Bei der WM 2017 war er noch mit deutlich unterlegenem Material gefahren – und trotzdem erfolgreich. Ein Ärgernis für ihn ist, dass ein deutsches Unternehmen Rennrollstühle aus Karbon für seine US-amerikanischen Konkurrenten entwickelt hatte. „Karbon kann ich mir nicht leisten, das ist viel zu teuer, auch wenn es fast jeder fährt“, erklärt Baldé: „Mein neuer Rennrollstuhl ist wieder ein Standardmodell aus Alu, aber er bietet auch Vorteile.“

Ziel: Aufs Podium bei der Heim-EM

Seit April hat er nun eine veränderte Sitzposition, die für weniger Rückenschmerzen sorgt, außerdem ist die neue Rennmaschine in den Kurven stabiler. Dazu kommt, dass Trainer Gmeiner in Berlin erstmals als Teil des Teams dabei sein wird, zuvor war Baldé meist allein unterwegs. Es ist auch ein Zeichen dafür, wie die zwei Bronzemedaillen in 2017 das deutsche Rennrollstuhlfahren wieder gepusht haben. Bei der Heim-EM möchte Baldé unbedingt wieder aufs Podium, „alles andere wäre schließlich auch Quatsch.“ Über 800 und 1500 Meter stimmt die Form, über 5.000 Meter fehlt ihm durch den Infekt noch das „Stehvermögen auf der Zielgeraden“.

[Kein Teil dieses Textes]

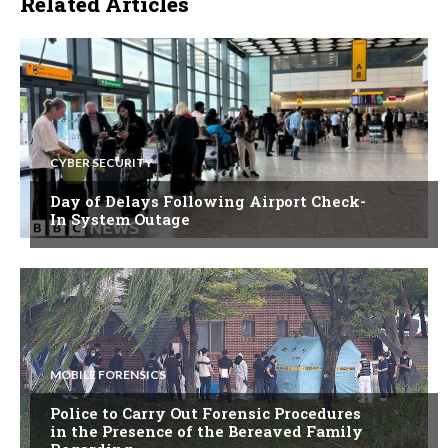
Related Articles
CYBER SECURITY
Day of Delays Following Airport Check-
In System Outage
MOBILE FORENSICS
Police to Carry Out Forensic Procedures
in the Presence of the Bereaved Family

Die Konkurrenz im Berliner Friedrich-Ludwig-Jahn-Sportpark wird groß, das Feld „deutlich stärker“, als es noch 2016 im italienischen Grosseto war. Neben Hug werden der neue 800-Meter-Weltrekordhalter Richard Chiassaro aus Großbritannien, der Niederländer Kenny van Weeghel, der Franzose Julien Casoli oder der junge Brite Nathan Maguire um die Medaillen mitkämpfen. Ob Alhassane Baldé den Schweizer Hug auch in einem Meisterschaftsrennen schlagen kann? „Ich habe ja jetzt gespürt, wie es sein kann. Den Wunsch habe ich natürlich – und vielleicht klappt es ja schon in Berlin.“ Die Zuschauer bei der Heim-EM könnten ihm zusätzlichen Antrieb verleihen.